# AIM OF THE TASK:
Turn every line of the records below into a numbered list, skipping blank lines. Leave the pictures out of your answer.

Collected data entries:

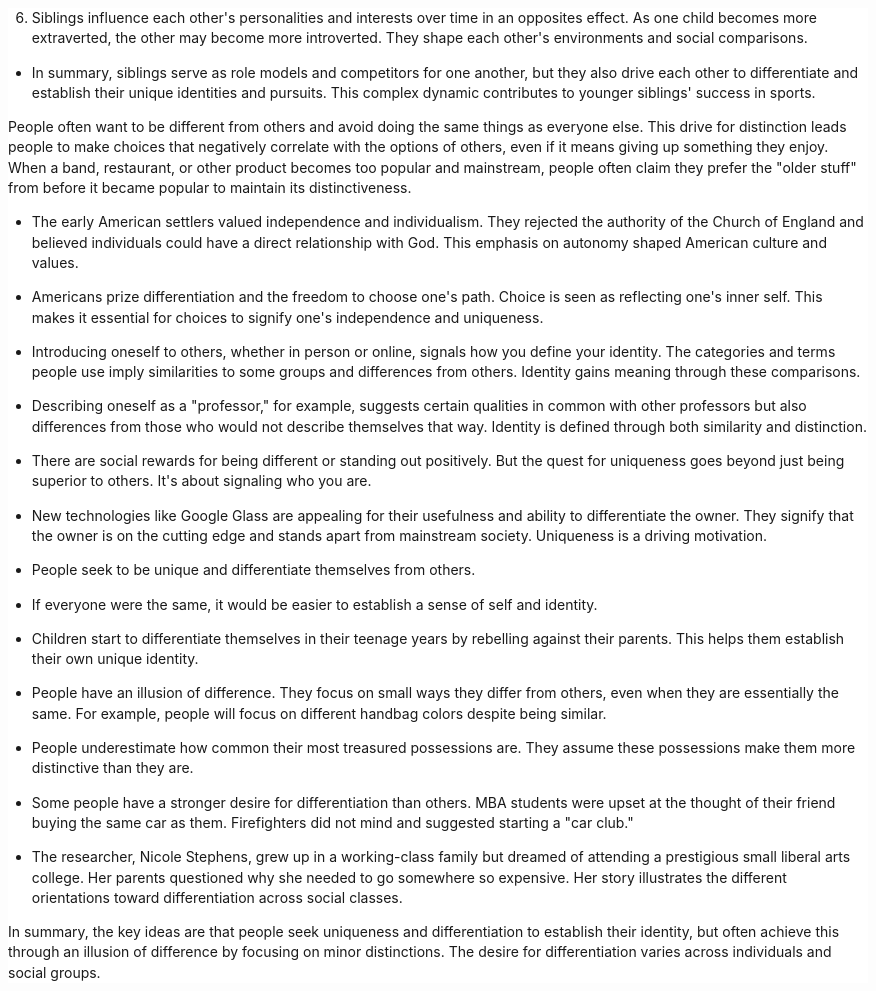6.  Siblings influence each other's personalities and interests over time in an opposites effect. As one child becomes more extraverted, the other may become more introverted. They shape each other's environments and social comparisons.

- In summary, siblings serve as role models and competitors for one another, but they also drive each other to differentiate and establish their unique identities and pursuits. This complex dynamic contributes to younger siblings' success in sports.

People often want to be different from others and avoid doing the same things as everyone else. This drive for distinction leads people to make choices that negatively correlate with the options of others, even if it means giving up something they enjoy. When a band, restaurant, or other product becomes too popular and mainstream, people often claim they prefer the "older stuff" from before it became popular to maintain its distinctiveness.

- The early American settlers valued independence and individualism. They rejected the authority of the Church of England and believed individuals could have a direct relationship with God. This emphasis on autonomy shaped American culture and values.

- Americans prize differentiation and the freedom to choose one's path. Choice is seen as reflecting one's inner self. This makes it essential for choices to signify one's independence and uniqueness.

- Introducing oneself to others, whether in person or online, signals how you define your identity. The categories and terms people use imply similarities to some groups and differences from others. Identity gains meaning through these comparisons.

- Describing oneself as a "professor," for example, suggests certain qualities in common with other professors but also differences from those who would not describe themselves that way. Identity is defined through both similarity and distinction.

- There are social rewards for being different or standing out positively. But the quest for uniqueness goes beyond just being superior to others. It's about signaling who you are.

- New technologies like Google Glass are appealing for their usefulness and ability to differentiate the owner. They signify that the owner is on the cutting edge and stands apart from mainstream society. Uniqueness is a driving motivation.

- People seek to be unique and differentiate themselves from others.
- If everyone were the same, it would be easier to establish a sense of self and identity.
- Children start to differentiate themselves in their teenage years by rebelling against their parents. This helps them establish their own unique identity.
- People have an illusion of difference. They focus on small ways they differ from others, even when they are essentially the same. For example, people will focus on different handbag colors despite being similar.
- People underestimate how common their most treasured possessions are. They assume these possessions make them more distinctive than they are.
- Some people have a stronger desire for differentiation than others. MBA students were upset at the thought of their friend buying the same car as them. Firefighters did not mind and suggested starting a "car club."
- The researcher, Nicole Stephens, grew up in a working-class family but dreamed of attending a prestigious small liberal arts college. Her parents questioned why she needed to go somewhere so expensive. Her story illustrates the different orientations toward differentiation across social classes.

In summary, the key ideas are that people seek uniqueness and differentiation to establish their identity, but often achieve this through an illusion of difference by focusing on minor distinctions. The desire for differentiation varies across individuals and social groups.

# WRITTEN SOLUTION:
1. 6.  Siblings influence each other's personalities and interests over time in an opposites effect. As one child becomes more extraverted, the other may become more introverted. They shape each other's environments and social comparisons.
2. - In summary, siblings serve as role models and competitors for one another, but they also drive each other to differentiate and establish their unique identities and pursuits. This complex dynamic contributes to younger siblings' success in sports.
3. People often want to be different from others and avoid doing the same things as everyone else. This drive for distinction leads people to make choices that negatively correlate with the options of others, even if it means giving up something they enjoy. When a band, restaurant, or other product becomes too popular and mainstream, people often claim they prefer the "older stuff" from before it became popular to maintain its distinctiveness.
4. - The early American settlers valued independence and individualism. They rejected the authority of the Church of England and believed individuals could have a direct relationship with God. This emphasis on autonomy shaped American culture and values.
5. - Americans prize differentiation and the freedom to choose one's path. Choice is seen as reflecting one's inner self. This makes it essential for choices to signify one's independence and uniqueness.
6. - Introducing oneself to others, whether in person or online, signals how you define your identity. The categories and terms people use imply similarities to some groups and differences from others. Identity gains meaning through these comparisons.
7. - Describing oneself as a "professor," for example, suggests certain qualities in common with other professors but also differences from those who would not describe themselves that way. Identity is defined through both similarity and distinction.
8. - There are social rewards for being different or standing out positively. But the quest for uniqueness goes beyond just being superior to others. It's about signaling who you are.
9. - New technologies like Google Glass are appealing for their usefulness and ability to differentiate the owner. They signify that the owner is on the cutting edge and stands apart from mainstream society. Uniqueness is a driving motivation.
10. - People seek to be unique and differentiate themselves from others.
11. - If everyone were the same, it would be easier to establish a sense of self and identity.
12. - Children start to differentiate themselves in their teenage years by rebelling against their parents. This helps them establish their own unique identity.
13. - People have an illusion of difference. They focus on small ways they differ from others, even when they are essentially the same. For example, people will focus on different handbag colors despite being similar.
14. - People underestimate how common their most treasured possessions are. They assume these possessions make them more distinctive than they are.
15. - Some people have a stronger desire for differentiation than others. MBA students were upset at the thought of their friend buying the same car as them. Firefighters did not mind and suggested starting a "car club."
16. - The researcher, Nicole Stephens, grew up in a working-class family but dreamed of attending a prestigious small liberal arts college. Her parents questioned why she needed to go somewhere so expensive. Her story illustrates the different orientations toward differentiation across social classes.
17. In summary, the key ideas are that people seek uniqueness and differentiation to establish their identity, but often achieve this through an illusion of difference by focusing on minor distinctions. The desire for differentiation varies across individuals and social groups.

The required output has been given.